I unbuckled my seat belt, but when I didn’t open the door, Miles turned to me. I didn’t want him to see my tears, but I wasn’t going to miss my chance to say goodbye for the world. Maybe just goodbye for now?
God, I hoped that was true.
Tears were streaking down Miles’s cheeks as he reached up to tuck my unruly hair behind my ear. I hadn’t bothered to put product in it today, so it just hung limply on the side of my head, a visual representation of how much this day could just fuck right off.
“Have a safe trip, Daddy. I’ll miss you every moment of every day.” A half sob spilled from his lips before he caught it, swallowed it back. His next words, whispered with voice cracking, broke me. “I love you with all that I am.”
I threw myself at him, wrapping my arms around his neck as I sobbed.
His arms snaked around my waist and pulled me close to him, the closest we could get with the damn console between us.
“I love you more than anything, my sweet baby boy.” I pulled back to look into his tear-stained eyes.
“This isn’t goodbye forever, right?
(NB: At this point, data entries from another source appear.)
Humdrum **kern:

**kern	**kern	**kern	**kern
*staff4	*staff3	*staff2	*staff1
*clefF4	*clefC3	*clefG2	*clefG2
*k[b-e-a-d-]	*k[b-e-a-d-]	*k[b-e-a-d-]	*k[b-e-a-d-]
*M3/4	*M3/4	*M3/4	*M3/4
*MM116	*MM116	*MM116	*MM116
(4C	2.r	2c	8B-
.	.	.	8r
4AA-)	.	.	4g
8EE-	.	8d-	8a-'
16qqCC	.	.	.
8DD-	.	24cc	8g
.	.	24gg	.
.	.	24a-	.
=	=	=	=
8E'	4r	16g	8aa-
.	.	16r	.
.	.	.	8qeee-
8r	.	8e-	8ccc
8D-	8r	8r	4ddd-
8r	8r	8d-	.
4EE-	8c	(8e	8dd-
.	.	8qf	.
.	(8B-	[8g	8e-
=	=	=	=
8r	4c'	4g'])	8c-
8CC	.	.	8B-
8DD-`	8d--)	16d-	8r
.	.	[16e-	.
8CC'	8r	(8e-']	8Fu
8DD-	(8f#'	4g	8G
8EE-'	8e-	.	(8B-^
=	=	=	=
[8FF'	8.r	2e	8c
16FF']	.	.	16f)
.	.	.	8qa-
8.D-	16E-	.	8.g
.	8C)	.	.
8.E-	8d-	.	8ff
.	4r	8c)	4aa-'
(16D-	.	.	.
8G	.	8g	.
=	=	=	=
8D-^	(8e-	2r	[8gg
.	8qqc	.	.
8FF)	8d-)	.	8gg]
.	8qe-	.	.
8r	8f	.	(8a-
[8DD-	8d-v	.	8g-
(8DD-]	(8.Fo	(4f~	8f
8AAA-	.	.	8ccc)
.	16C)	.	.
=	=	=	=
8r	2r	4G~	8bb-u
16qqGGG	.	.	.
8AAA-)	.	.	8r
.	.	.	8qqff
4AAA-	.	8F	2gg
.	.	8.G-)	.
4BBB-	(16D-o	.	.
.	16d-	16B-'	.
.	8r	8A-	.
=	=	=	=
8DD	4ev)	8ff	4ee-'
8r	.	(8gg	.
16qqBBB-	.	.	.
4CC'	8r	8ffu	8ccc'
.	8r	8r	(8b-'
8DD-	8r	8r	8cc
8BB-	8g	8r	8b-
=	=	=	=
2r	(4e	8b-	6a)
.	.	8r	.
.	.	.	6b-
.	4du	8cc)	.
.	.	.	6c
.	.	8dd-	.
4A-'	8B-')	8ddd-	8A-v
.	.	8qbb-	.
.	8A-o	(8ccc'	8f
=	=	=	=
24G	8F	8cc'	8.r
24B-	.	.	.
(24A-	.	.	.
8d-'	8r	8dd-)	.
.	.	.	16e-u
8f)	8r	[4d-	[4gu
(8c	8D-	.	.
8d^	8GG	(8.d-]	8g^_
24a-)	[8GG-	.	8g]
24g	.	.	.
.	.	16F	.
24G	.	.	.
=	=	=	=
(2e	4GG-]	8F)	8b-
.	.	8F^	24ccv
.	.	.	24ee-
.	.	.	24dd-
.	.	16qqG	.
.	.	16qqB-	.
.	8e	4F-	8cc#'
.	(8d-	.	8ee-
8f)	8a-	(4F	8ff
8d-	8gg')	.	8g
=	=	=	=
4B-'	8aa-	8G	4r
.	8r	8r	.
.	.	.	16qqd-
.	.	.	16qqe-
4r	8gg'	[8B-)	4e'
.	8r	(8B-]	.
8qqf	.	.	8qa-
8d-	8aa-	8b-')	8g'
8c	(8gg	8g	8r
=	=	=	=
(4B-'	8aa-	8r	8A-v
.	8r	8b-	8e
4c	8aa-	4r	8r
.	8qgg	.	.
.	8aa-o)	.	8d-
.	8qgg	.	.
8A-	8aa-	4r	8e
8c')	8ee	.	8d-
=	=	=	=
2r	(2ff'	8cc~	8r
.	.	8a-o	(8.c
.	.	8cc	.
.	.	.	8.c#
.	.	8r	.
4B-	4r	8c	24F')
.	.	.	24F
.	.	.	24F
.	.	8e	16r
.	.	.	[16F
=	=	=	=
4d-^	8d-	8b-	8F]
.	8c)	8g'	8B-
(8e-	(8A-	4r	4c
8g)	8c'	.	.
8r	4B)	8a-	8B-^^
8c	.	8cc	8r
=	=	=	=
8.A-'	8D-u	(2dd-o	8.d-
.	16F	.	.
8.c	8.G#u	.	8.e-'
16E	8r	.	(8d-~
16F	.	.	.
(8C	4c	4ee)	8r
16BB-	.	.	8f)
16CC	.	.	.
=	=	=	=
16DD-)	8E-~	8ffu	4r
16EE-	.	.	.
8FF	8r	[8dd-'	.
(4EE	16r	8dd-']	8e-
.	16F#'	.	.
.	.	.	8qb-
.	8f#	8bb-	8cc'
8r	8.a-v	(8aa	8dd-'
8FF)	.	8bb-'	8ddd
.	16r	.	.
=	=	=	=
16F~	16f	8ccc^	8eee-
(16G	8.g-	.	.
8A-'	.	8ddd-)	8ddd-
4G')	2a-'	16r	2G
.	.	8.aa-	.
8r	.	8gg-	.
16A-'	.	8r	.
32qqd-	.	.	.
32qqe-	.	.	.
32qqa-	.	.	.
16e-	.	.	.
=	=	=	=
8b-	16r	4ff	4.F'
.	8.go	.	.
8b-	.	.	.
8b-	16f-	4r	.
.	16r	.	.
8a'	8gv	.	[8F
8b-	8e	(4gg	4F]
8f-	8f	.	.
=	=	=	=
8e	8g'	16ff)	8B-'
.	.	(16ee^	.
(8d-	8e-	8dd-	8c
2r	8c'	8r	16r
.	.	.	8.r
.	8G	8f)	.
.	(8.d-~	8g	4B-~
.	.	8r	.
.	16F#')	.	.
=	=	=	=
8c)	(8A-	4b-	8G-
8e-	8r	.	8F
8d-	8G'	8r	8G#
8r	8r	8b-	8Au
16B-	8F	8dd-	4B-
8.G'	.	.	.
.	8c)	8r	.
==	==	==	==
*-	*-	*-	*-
I’ll see you when I come back in July. ”
Miles nodded, but I could see in his eyes that his heart wasn’t in it.
Even if he got to the point where he felt he’d finally taken control of his life, would he even want to uproot himself and move out to Seattle to be with me?
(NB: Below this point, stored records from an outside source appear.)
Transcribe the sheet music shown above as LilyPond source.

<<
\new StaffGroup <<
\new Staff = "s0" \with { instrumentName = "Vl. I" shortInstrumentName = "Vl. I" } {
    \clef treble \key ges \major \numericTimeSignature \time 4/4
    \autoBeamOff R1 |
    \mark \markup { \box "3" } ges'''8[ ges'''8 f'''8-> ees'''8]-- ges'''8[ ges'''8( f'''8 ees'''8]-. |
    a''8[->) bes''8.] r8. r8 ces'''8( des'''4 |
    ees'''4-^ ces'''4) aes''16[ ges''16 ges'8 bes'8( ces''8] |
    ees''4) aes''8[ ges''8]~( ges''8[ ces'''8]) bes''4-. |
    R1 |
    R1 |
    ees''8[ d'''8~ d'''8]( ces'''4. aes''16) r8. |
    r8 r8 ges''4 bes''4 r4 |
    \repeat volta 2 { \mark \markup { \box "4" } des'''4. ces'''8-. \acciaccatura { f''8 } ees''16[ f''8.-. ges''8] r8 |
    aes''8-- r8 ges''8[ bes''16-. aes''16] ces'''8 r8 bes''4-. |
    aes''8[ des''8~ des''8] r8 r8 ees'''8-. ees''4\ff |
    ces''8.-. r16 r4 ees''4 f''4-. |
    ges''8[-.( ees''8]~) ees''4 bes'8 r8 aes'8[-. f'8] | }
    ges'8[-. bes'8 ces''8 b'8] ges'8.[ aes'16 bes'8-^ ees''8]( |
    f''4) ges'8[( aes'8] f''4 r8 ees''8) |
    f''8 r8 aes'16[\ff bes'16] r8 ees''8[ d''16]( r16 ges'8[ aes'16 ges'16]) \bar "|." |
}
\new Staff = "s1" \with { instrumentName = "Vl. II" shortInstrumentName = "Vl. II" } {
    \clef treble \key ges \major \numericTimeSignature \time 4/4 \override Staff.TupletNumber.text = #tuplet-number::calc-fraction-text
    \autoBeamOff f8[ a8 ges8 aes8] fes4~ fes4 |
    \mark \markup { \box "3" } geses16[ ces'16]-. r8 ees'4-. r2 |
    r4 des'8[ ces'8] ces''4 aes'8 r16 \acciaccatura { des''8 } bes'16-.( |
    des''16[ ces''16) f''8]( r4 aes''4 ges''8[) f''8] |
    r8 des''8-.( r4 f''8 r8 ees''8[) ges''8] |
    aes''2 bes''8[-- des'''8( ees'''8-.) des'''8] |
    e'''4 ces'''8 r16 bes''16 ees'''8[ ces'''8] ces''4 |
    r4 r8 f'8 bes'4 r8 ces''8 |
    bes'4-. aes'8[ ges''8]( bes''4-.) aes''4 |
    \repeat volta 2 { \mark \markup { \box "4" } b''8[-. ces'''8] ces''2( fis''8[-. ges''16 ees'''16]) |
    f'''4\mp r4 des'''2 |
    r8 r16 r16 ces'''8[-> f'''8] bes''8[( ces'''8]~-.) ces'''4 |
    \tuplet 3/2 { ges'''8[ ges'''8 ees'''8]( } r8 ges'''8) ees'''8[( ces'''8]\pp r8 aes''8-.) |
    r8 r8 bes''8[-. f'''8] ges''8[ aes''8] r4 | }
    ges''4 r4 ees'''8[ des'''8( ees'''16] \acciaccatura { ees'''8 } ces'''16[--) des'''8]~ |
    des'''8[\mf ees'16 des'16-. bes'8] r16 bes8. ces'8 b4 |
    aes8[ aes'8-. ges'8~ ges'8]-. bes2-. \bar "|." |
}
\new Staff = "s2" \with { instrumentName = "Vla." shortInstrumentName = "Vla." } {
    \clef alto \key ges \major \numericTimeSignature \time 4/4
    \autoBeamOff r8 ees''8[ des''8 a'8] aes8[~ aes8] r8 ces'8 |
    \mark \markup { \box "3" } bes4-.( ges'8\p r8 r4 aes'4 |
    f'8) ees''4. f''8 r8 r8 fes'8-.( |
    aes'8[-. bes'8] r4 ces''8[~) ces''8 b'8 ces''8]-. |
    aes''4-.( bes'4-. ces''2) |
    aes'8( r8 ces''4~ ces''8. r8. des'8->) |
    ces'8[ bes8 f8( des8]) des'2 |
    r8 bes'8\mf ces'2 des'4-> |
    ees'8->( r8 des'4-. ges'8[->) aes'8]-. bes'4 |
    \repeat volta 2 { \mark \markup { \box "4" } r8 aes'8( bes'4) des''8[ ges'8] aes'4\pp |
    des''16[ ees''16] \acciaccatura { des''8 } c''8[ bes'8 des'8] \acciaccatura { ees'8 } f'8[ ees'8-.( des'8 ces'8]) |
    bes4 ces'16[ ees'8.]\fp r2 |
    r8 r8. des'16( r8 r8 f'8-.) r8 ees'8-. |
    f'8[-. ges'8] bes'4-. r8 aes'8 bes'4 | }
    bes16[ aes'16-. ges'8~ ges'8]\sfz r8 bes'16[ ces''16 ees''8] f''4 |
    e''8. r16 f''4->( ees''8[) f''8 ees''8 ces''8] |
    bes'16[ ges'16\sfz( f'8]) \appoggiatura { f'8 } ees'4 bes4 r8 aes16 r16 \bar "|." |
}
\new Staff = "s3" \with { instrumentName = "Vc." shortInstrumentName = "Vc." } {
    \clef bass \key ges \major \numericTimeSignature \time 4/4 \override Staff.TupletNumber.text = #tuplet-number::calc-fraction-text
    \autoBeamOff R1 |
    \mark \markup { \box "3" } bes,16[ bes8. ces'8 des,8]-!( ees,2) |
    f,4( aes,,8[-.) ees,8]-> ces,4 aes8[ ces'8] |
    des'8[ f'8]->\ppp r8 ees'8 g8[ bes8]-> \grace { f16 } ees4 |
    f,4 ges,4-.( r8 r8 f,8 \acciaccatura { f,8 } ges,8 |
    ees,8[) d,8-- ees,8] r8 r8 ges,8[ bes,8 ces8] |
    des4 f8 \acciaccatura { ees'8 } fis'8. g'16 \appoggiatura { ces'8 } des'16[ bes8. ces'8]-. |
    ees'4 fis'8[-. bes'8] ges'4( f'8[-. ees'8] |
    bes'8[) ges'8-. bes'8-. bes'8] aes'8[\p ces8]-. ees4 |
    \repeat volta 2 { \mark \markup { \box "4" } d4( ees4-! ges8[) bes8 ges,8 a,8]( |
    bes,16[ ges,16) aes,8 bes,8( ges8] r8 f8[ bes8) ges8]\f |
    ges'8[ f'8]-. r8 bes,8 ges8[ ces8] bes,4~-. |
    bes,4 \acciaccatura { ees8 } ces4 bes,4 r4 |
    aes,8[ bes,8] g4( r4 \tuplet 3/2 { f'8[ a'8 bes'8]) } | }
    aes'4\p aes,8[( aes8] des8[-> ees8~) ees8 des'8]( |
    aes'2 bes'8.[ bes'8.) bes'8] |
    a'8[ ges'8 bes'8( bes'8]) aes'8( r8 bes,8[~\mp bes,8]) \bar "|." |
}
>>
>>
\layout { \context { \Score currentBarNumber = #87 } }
Or would our separation hurt so much that he’d come out West before he’d done all he’d meant to do, making him resent me?
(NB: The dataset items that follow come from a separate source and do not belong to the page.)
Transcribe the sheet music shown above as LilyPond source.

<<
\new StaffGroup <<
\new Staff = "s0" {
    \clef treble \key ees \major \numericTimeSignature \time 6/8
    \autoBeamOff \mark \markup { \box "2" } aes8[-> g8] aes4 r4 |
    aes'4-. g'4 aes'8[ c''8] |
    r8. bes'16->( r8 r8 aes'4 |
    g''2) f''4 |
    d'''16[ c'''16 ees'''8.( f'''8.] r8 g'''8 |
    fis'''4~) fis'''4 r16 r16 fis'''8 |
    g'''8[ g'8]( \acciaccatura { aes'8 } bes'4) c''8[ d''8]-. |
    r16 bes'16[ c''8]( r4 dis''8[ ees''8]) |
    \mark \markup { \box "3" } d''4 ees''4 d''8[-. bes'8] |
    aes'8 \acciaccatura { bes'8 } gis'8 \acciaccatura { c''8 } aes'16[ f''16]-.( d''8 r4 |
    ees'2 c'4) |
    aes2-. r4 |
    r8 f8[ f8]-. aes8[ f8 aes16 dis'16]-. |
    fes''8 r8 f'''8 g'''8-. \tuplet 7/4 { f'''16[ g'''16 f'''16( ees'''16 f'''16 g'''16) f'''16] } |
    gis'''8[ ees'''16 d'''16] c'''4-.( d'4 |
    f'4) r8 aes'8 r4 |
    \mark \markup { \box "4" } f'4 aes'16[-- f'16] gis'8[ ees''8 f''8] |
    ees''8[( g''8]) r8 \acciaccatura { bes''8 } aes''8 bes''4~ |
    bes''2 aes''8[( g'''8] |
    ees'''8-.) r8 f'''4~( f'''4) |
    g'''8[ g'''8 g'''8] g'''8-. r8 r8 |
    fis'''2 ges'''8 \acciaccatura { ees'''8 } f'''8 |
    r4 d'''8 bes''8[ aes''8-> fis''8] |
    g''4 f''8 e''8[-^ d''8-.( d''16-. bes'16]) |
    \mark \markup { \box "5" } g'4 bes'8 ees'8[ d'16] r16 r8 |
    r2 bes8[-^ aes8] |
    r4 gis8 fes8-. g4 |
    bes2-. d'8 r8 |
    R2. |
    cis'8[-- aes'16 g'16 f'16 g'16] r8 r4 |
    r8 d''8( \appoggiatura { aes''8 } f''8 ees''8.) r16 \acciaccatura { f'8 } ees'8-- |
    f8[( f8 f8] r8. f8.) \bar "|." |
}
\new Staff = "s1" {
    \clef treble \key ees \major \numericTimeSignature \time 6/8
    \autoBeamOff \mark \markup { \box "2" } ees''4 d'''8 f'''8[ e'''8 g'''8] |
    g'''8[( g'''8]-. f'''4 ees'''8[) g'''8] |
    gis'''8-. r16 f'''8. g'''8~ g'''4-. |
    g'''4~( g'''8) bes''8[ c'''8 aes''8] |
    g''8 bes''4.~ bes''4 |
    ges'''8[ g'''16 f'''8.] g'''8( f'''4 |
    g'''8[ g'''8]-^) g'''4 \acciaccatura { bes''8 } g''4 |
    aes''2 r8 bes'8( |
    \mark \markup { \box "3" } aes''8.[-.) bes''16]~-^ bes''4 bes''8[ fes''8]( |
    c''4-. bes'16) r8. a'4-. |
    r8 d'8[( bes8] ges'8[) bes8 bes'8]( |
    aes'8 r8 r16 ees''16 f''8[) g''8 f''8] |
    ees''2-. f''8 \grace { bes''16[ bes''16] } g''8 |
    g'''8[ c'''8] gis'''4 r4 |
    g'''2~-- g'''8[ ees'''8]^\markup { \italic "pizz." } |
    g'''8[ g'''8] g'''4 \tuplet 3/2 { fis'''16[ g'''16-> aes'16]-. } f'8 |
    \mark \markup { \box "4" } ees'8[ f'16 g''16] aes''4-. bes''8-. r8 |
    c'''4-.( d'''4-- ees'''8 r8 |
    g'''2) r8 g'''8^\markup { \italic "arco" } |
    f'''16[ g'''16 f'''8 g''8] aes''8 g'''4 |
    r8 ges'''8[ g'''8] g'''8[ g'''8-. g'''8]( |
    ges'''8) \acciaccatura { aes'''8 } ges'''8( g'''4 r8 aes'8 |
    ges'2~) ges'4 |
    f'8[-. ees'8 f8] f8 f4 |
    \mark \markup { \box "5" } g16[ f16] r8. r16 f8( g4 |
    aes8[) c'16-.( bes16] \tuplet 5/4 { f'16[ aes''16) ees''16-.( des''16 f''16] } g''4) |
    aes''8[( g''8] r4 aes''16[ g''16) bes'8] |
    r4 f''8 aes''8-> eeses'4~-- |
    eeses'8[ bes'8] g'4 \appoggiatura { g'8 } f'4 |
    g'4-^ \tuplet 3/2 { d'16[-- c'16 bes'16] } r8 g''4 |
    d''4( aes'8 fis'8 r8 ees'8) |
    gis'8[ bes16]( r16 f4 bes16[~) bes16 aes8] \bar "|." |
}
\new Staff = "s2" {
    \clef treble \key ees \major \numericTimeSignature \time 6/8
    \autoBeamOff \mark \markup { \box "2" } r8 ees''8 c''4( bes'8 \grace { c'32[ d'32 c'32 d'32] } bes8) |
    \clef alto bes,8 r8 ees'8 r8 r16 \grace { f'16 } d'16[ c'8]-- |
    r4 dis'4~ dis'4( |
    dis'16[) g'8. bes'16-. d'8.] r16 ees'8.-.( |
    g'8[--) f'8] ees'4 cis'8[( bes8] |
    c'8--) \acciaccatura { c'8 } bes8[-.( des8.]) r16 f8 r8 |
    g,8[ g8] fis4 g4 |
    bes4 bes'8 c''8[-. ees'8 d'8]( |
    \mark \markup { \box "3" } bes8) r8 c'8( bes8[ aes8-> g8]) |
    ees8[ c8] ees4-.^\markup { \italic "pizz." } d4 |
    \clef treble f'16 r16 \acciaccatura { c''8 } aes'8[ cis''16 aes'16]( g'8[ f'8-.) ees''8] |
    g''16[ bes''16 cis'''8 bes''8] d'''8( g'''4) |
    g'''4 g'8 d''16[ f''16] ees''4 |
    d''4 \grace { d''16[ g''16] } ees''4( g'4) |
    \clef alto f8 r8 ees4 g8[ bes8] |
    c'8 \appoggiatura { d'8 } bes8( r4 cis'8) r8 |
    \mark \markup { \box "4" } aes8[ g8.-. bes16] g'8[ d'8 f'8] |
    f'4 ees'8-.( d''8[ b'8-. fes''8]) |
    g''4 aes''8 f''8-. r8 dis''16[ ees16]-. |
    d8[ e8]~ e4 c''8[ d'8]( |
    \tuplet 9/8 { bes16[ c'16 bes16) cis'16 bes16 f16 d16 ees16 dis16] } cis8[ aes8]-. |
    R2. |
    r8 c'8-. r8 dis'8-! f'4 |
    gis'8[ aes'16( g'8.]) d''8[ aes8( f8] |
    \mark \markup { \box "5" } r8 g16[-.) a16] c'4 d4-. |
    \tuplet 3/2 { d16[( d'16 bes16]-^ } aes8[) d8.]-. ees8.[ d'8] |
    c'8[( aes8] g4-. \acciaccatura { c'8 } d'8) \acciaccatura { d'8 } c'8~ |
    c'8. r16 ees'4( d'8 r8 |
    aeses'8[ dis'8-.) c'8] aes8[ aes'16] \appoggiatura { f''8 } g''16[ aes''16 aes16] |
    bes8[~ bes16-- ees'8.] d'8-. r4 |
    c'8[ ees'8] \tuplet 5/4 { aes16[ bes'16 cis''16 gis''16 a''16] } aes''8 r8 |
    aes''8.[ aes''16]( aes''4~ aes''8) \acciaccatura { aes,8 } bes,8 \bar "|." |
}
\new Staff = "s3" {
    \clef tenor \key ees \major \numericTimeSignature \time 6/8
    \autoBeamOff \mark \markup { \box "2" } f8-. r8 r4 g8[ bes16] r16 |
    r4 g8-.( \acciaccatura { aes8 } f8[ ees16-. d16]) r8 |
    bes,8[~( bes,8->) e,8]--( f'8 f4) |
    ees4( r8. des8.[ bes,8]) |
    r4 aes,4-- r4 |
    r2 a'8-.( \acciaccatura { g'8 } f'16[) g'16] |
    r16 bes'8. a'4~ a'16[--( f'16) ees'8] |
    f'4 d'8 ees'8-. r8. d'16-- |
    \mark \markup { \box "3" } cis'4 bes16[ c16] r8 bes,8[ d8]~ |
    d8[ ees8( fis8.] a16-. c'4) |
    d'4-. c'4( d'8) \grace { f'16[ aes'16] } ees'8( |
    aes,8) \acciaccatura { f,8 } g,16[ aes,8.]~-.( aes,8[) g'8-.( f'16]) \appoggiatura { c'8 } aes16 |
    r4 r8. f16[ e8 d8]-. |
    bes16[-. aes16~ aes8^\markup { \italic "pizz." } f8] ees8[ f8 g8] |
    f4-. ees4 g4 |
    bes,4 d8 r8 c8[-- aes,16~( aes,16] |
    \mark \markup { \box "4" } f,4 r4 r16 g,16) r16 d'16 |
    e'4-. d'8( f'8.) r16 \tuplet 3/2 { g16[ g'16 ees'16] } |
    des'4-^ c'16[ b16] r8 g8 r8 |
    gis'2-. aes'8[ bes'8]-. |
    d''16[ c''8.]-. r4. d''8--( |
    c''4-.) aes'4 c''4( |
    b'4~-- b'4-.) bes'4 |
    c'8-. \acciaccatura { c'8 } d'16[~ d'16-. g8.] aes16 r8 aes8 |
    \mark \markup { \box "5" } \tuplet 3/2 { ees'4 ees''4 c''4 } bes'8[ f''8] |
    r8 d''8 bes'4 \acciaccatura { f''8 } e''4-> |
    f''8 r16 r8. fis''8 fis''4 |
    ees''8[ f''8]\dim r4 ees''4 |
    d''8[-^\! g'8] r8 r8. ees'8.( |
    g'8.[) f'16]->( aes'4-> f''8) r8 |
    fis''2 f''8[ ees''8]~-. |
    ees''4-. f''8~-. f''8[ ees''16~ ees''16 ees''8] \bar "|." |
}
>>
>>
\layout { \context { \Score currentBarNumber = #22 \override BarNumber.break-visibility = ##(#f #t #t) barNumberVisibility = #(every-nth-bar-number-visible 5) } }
Or maybe the crushing weight of this grief would make me unable to stay in Seattle, and I would give up everything—including the life I wanted—to move back to Gomillion to be with Miles.
There were so many ways this could go sideways, and even I could recognize that these heightened emotions did not put me in the best mindset to make those kinds of decisions.
No, we needed space from this, time to get our heads sorted.
Once we could think more clearly, we could figure it out. I had to believe that.
Fuck knew this weekend had been a whirlwind. Once the dust settled, maybe the perfect solution would present itself.
We pulled away from each other, and I took a fortifying breath before opening my door. Miles did the same, popping the trunk of my car—I planned to leave him the keys for my vehicle, too—and pulling out my luggage.
He slammed the trunk shut, and I just stood there, staring up at him. Luggage and passengers surrounded us, but I saw nothing but him.
My sweet baby boy.
My beautiful Miles.
The man I loved.
The man I wanted to spend the rest of my life with.
The man I was leaving behind.
I pulled him into one last hug, squeezing until there was nothing between us. Then I kissed him, my tongue tangling with his in a slow dance, our hearts melding even as they were being ripped from our chests.
Then I broke the kiss, a single involuntary sob leaping out of my throat, and took a step backward. Squaring my shoulders, I offered Miles the sweetest smile I could manage. When I said “I love you” once more and he said it back in that cracking, broken voice, I nearly called the whole thing off.
But then I steeled my resolve, gathered my suitcase and shoulder bag, and turned and walked away from the love of my life.